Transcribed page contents

_ _ _ _ _ _ _

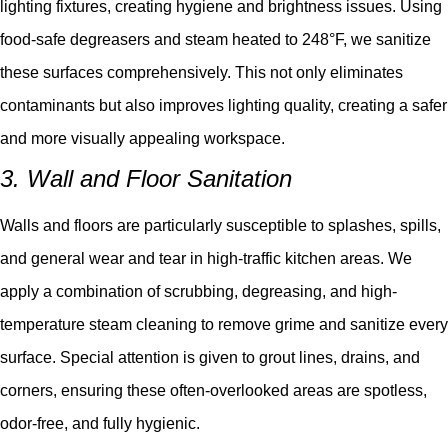
lighting fixtures, creating hygiene and brightness issues. Using
food-safe degreasers and steam heated to 248°F, we sanitize
these surfaces comprehensively. This not only eliminates
contaminants but also improves lighting quality, creating a safer
and more visually appealing workspace.
3. Wall and Floor Sanitation
Walls and floors are particularly susceptible to splashes, spills,
and general wear and tear in high-traffic kitchen areas. We
apply a combination of scrubbing, degreasing, and high-
temperature steam cleaning to remove grime and sanitize every
surface. Special attention is given to grout lines, drains, and
corners, ensuring these often-overlooked areas are spotless,
odor-free, and fully hygienic.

_ _ _ _ _ _ _

# Written task:
Take the lines from the start of the entries through the line containing "3. Wall and Floor Sanitation" and set them down exactly, leaving out every picture.

# Exercise result:
lighting fixtures, creating hygiene and brightness issues. Using
food-safe degreasers and steam heated to 248°F, we sanitize
these surfaces comprehensively. This not only eliminates
contaminants but also improves lighting quality, creating a safer
and more visually appealing workspace.
3. Wall and Floor Sanitation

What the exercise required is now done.